"""

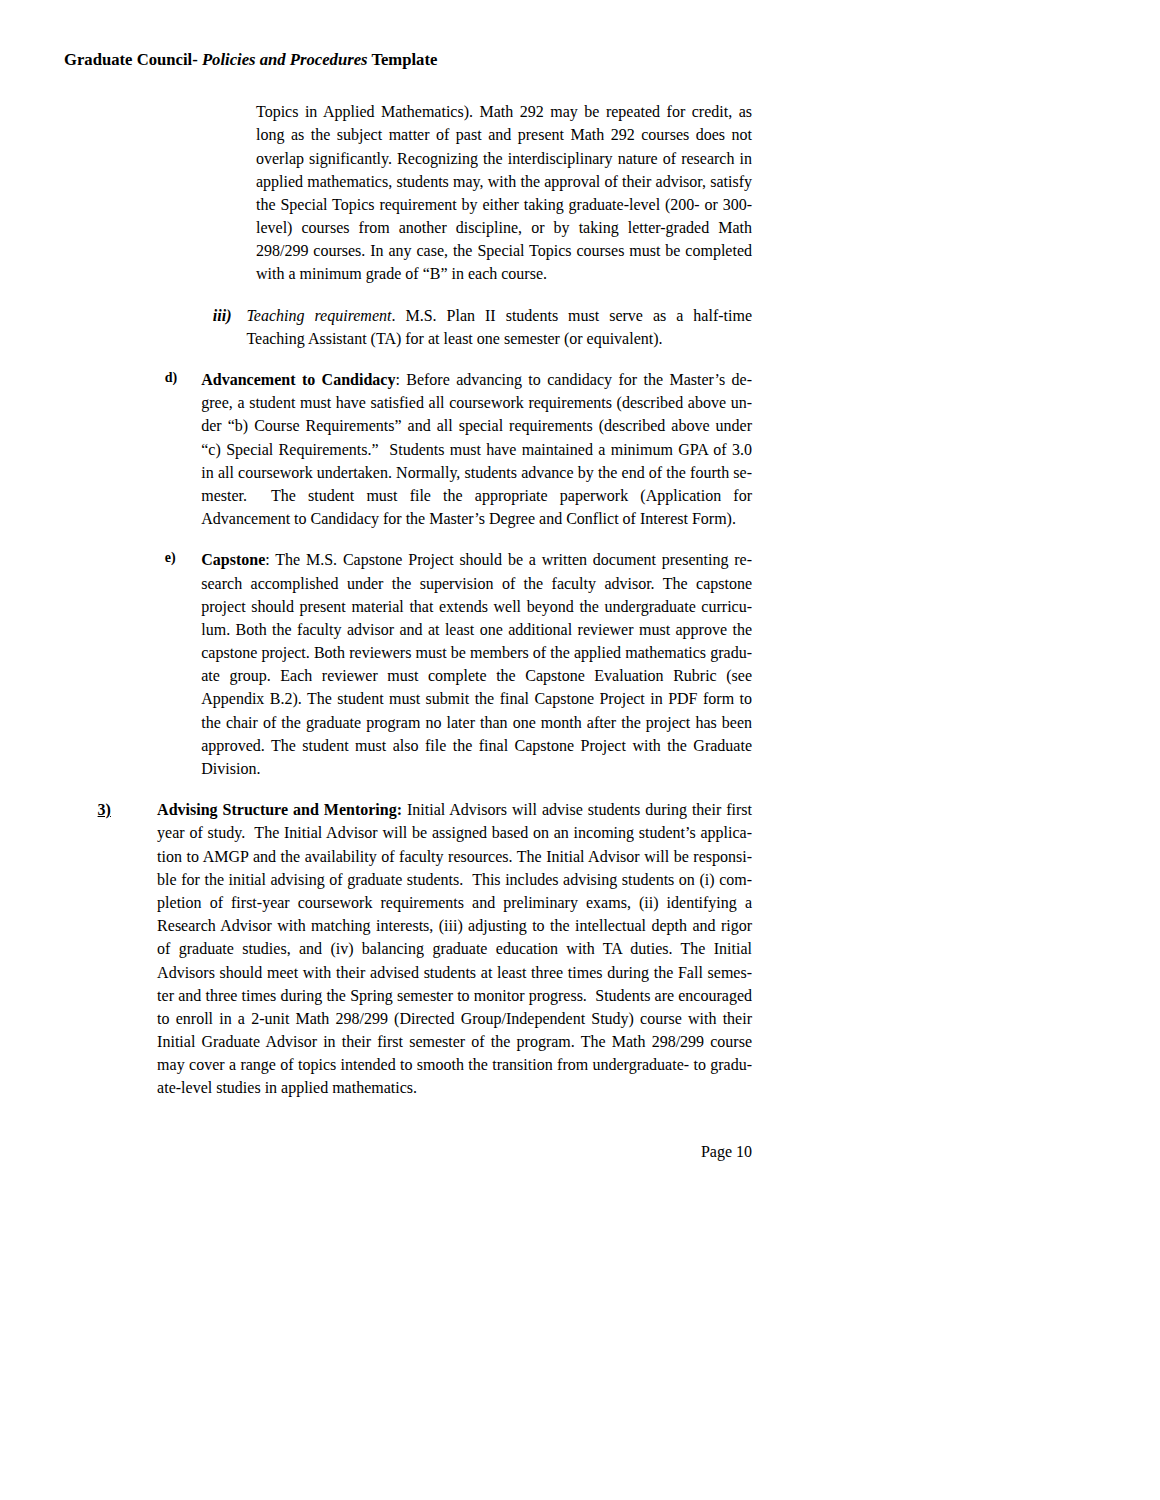Graduate Council- Policies and Procedures Template
Topics in Applied Mathematics). Math 292 may be repeated for credit, as long as the subject matter of past and present Math 292 courses does not overlap significantly. Recognizing the interdisciplinary nature of research in applied mathematics, students may, with the approval of their advisor, satisfy the Special Topics requirement by either taking graduate-level (200- or 300-level) courses from another discipline, or by taking letter-graded Math 298/299 courses. In any case, the Special Topics courses must be completed with a minimum grade of “B” in each course.
iii) Teaching requirement. M.S. Plan II students must serve as a half-time Teaching Assistant (TA) for at least one semester (or equivalent).
d) Advancement to Candidacy: Before advancing to candidacy for the Master’s degree, a student must have satisfied all coursework requirements (described above under “b) Course Requirements” and all special requirements (described above under “c) Special Requirements.” Students must have maintained a minimum GPA of 3.0 in all coursework undertaken. Normally, students advance by the end of the fourth semester. The student must file the appropriate paperwork (Application for Advancement to Candidacy for the Master’s Degree and Conflict of Interest Form).
e) Capstone: The M.S. Capstone Project should be a written document presenting research accomplished under the supervision of the faculty advisor. The capstone project should present material that extends well beyond the undergraduate curriculum. Both the faculty advisor and at least one additional reviewer must approve the capstone project. Both reviewers must be members of the applied mathematics graduate group. Each reviewer must complete the Capstone Evaluation Rubric (see Appendix B.2). The student must submit the final Capstone Project in PDF form to the chair of the graduate program no later than one month after the project has been approved. The student must also file the final Capstone Project with the Graduate Division.
3) Advising Structure and Mentoring: Initial Advisors will advise students during their first year of study. The Initial Advisor will be assigned based on an incoming student’s application to AMGP and the availability of faculty resources. The Initial Advisor will be responsible for the initial advising of graduate students. This includes advising students on (i) completion of first-year coursework requirements and preliminary exams, (ii) identifying a Research Advisor with matching interests, (iii) adjusting to the intellectual depth and rigor of graduate studies, and (iv) balancing graduate education with TA duties. The Initial Advisors should meet with their advised students at least three times during the Fall semester and three times during the Spring semester to monitor progress. Students are encouraged to enroll in a 2-unit Math 298/299 (Directed Group/Independent Study) course with their Initial Graduate Advisor in their first semester of the program. The Math 298/299 course may cover a range of topics intended to smooth the transition from undergraduate- to graduate-level studies in applied mathematics.
Page 10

"""

Look above for the line with "iii) Teaching requirement." and the line with "d) Advancement to". Retype those two lines and every line between them exactly, adding nothing.

Written reply ▸
iii) Teaching requirement. M.S. Plan II students must serve as a half-time Teaching Assistant (TA) for at least one semester (or equivalent).
d) Advancement to Candidacy: Before advancing to candidacy for the Master’s degree, a student must have satisfied all coursework requirements (described above under “b) Course Requirements” and all special requirements (described above under “c) Special Requirements.” Students must have maintained a minimum GPA of 3.0 in all coursework undertaken. Normally, students advance by the end of the fourth semester. The student must file the appropriate paperwork (Application for Advancement to Candidacy for the Master’s Degree and Conflict of Interest Form).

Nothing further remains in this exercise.